Going by the rules

 

                                              June 23, 1980

 

 Some people just can't be convinced. They live and die by the rules of the system, and are not particularly interested in its abuses. My uncle is that way, a small business man from Toms River who defends business on every level, refusing to concede their excesses. Big companies fire employees who give two week notice. He says small companies should do the same "Can't let the business go into the red over a few petty details," he says. Like fairness? Like a guaranteed means to make a living?

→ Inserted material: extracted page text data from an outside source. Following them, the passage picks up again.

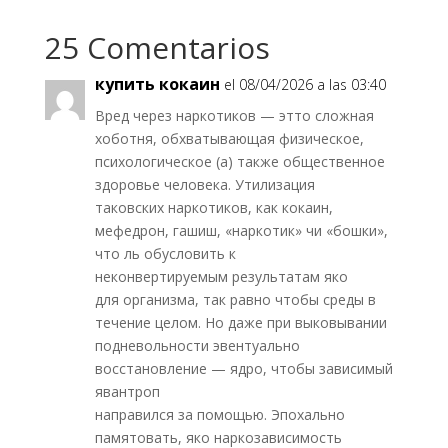
p
a
t
o
p
m
e
k
25 Comentarios
r
)
купить кокаин
el 08/04/2026 a las 03:40
Вред через наркотиков — этто сложная
хоботня, обхватывающая физическое,
психологическое (а) также общественное
здоровье человека. Утилизация
таковских наркотиков, как кокаин,
мефедрон, гашиш, «наркотик» чи «бошки»,
что ль обусловить к
неконвертируемым результатам яко
для организма, так равно чтобы среды в
течение целом. Но даже при выковывании
подневольности эвентуально
восстановление — ядро, чтобы зависимый
явантроп
направился за помощью. Эпохально
памятовать, яко наркозависимость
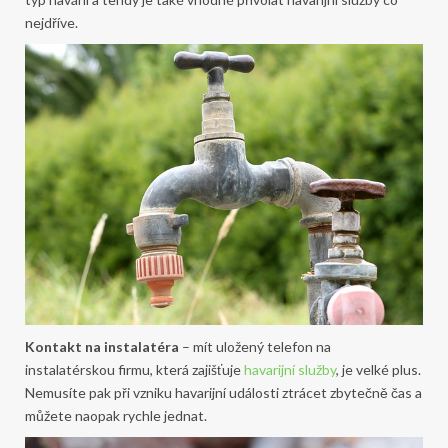
nejdříve.
Kontakt na instalatéra
– mít uložený telefon na
instalatérskou firmu, která zajišťuje
havarijní služby
, je velké plus.
Nemusíte pak při vzniku havarijní události ztrácet zbytečně čas a
můžete naopak rychle jednat.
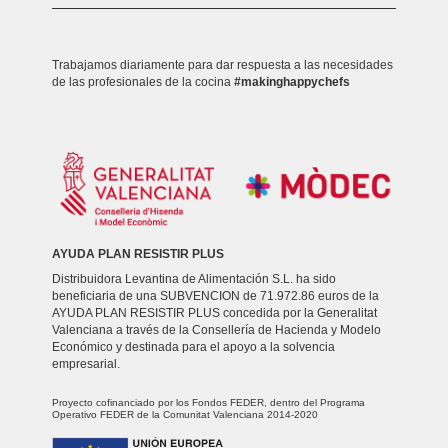
Trabajamos diariamente para dar respuesta a las necesidades
de las profesionales de la cocina
#makinghappychefs
AYUDA PLAN RESISTIR PLUS
Distribuidora Levantina de Alimentación S.L. ha sido
beneficiaria de una SUBVENCION de 71.972.86 euros de la
AYUDA PLAN RESISTIR PLUS concedida por la Generalitat
Valenciana a través de la Consellería de Hacienda y Modelo
Económico y destinada para el apoyo a la solvencia
empresarial.
Proyecto cofinanciado por los Fondos FEDER, dentro del Programa
Operativo FEDER de la Comunitat Valenciana 2014-2020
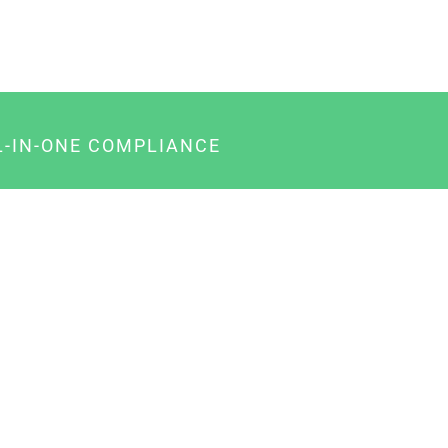
L-IN-ONE COMPLIANCE
gency-Paket für Agenturen
usiness-Paket für Unternehmer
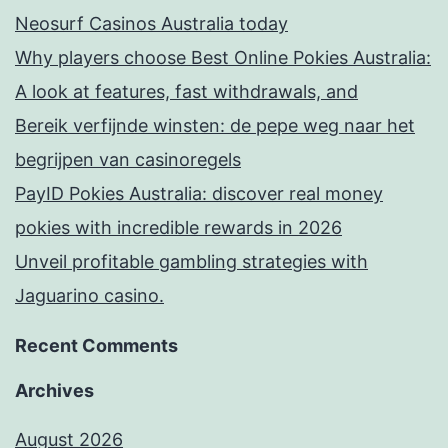
Neosurf Casinos Australia today
Why players choose Best Online Pokies Australia:
A look at features, fast withdrawals, and
Bereik verfijnde winsten: de pepe weg naar het
begrijpen van casinoregels
PayID Pokies Australia: discover real money
pokies with incredible rewards in 2026
Unveil profitable gambling strategies with
Jaguarino casino.
Recent Comments
Archives
August 2026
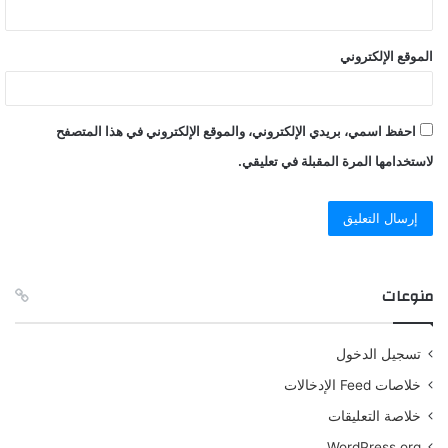
الموقع الإلكتروني
احفظ اسمي، بريدي الإلكتروني، والموقع الإلكتروني في هذا المتصفح
لاستخدامها المرة المقبلة في تعليقي.
منوعات
تسجيل الدخول
خلاصات Feed الإدخالات
خلاصة التعليقات
WordPress.org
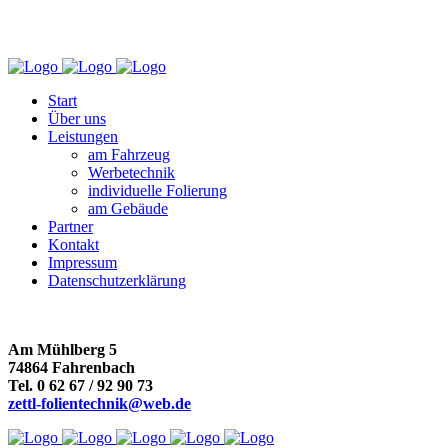
Start
Über uns
Leistungen
am Fahrzeug
Werbetechnik
individuelle Folierung
am Gebäude
Partner
Kontakt
Impressum
Datenschutzerklärung
Am Mühlberg 5
74864 Fahrenbach
Tel. 0 62 67 / 92 90 73
zettl-folientechnik@web.de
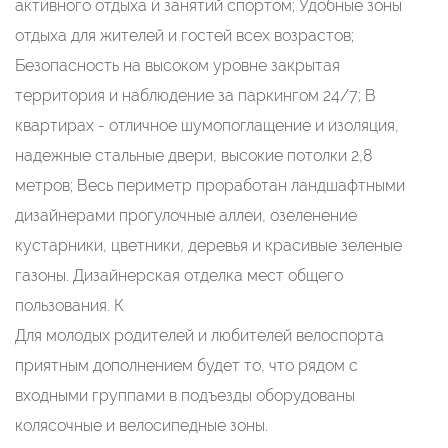
активного отдыха и занятий спортом; Удобные зоны
отдыха для жителей и гостей всех возрастов;
Безопасность на высоком уровне закрытая
территория и наблюдение за паркингом 24/7; В
квартирах - отличное шумопоглащение и изоляция,
надежные стальные двери, высокие потолки 2,8
метров; Весь периметр проработан ландшафтными
дизайнерами прогулочные аллеи, озеленение
кустарники, цветники, деревья и красивые зеленые
газоны. Дизайнерская отделка мест общего
пользования. К
Для молодых родителей и любителей велоспорта
приятным дополнением будет то, что рядом с
входными группами в подъезды оборудованы
колясочные и велосипедные зоны.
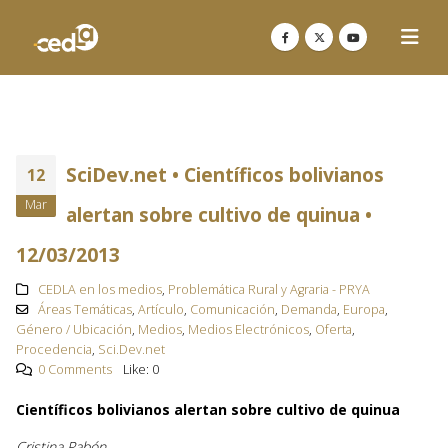
SciDev.net • Científicos bolivianos
12
Mar
alertan sobre cultivo de quinua •
12/03/2013
CEDLA en los medios
,
Problemática Rural y Agraria - PRYA
Áreas Temáticas
,
Artículo
,
Comunicación
,
Demanda
,
Europa
,
Género / Ubicación
,
Medios
,
Medios Electrónicos
,
Oferta
,
Procedencia
,
Sci.Dev.net
0 Comments
Like:
0
Científicos bolivianos alertan sobre cultivo de quinua
Cristina Pabón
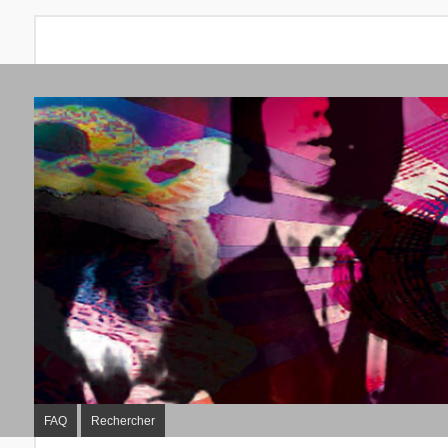
FAQ
Rechercher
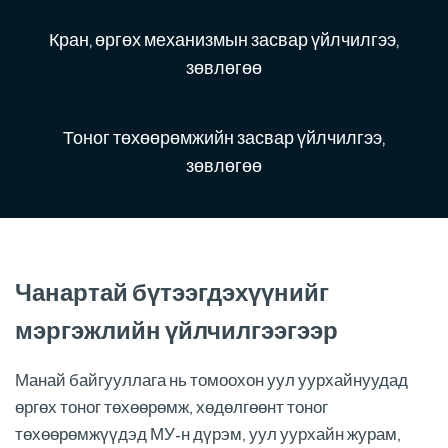
Кран, өргөх механизмын засвар үйлчилгээ,
зөвлөгөө
Тоног төхөөрөмжийн засвар үйлчилгээ,
зөвлөгөө
Чанартай бүтээгдэхүүнийг
мэргэжлийн үйлчилгээгээр
Манай байгууллага нь томоохон уул уурхайнуудад
өргөх тоног төхөөрөмж, хөдөлгөөнт тоног
төхөөрөмжүүдэд МУ-н дүрэм, уул уурхайн журам,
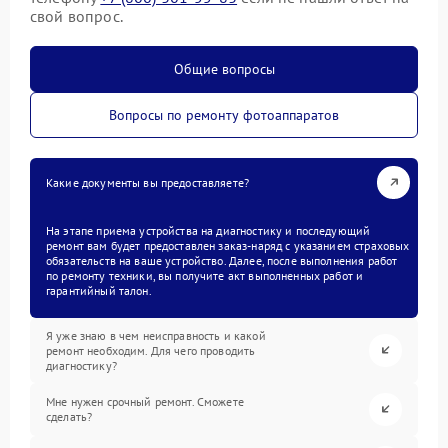
свой вопрос.
Общие вопросы
Вопросы по ремонту фотоаппаратов
Какие документы вы предоставляете?
На этапе приема устройства на диагностику и последующий
ремонт вам будет предоставлен заказ-наряд с указанием страховых
обязательств на ваше устройство. Далее, после выполнения работ
по ремонту техники, вы получите акт выполненных работ и
гарантийный талон.
Я уже знаю в чем неисправность и какой
ремонт необходим. Для чего проводить
диагностику?
Мне нужен срочный ремонт. Сможете
сделать?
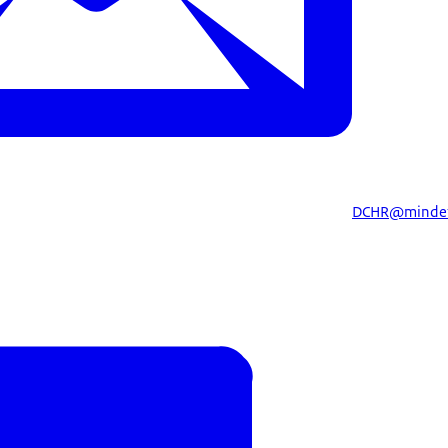
DCHR@mindef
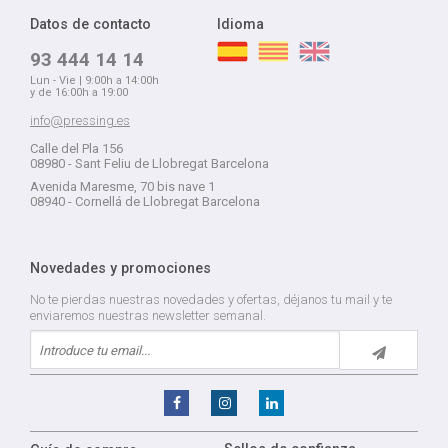
Datos de contacto
Idioma
93 444 14 14
Lun - Vie | 9:00h a 14:00h
y de 16:00h a 19:00
info@pressing.es
Calle del Pla 156
08980 - Sant Feliu de Llobregat Barcelona
Avenida Maresme, 70 bis nave 1
08940 - Cornellá de Llobregat Barcelona
Novedades y promociones
No te pierdas nuestras novedades y ofertas, déjanos tu mail y te
enviaremos nuestras newsletter semanal.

 Business doesn't seem to care that people need to live their lives with some measure of security, not bounding up and down with the economic free-wheeling insanity of an open market, 5 to 7 percent unemployment acceptable in a system such as ours.

 Acceptable to whom?

 My uncle has no answer to such questions. He's never been unemployed, inheriting his father's business back in the sixties and riding its fortunes unimpaired. Some people would kill for a quarter more an hour, while efficiency consultants pull in fat salaries to recommend lay offs and firings.

 My own manager says it's a free country. If you don't like one employer, you vote with your feet and move on. But how long can you do that before it starts looking bad on your application? How long before you come to realize each place is the same, a tiny bit of tyranny housed in a democratic container. Each boss a new Mussolini making the trains run on time.

 Real freedom is for those who can afford it, the ones who have enough already and use it to make themselves more, riding the back of those who work hard, whispering lies about hard work getting people ahead in this world.

 The poor are poor, and the rich are rich. The difference is the rich like keeping things the way they are, with business devouring poor people, then spitting them out.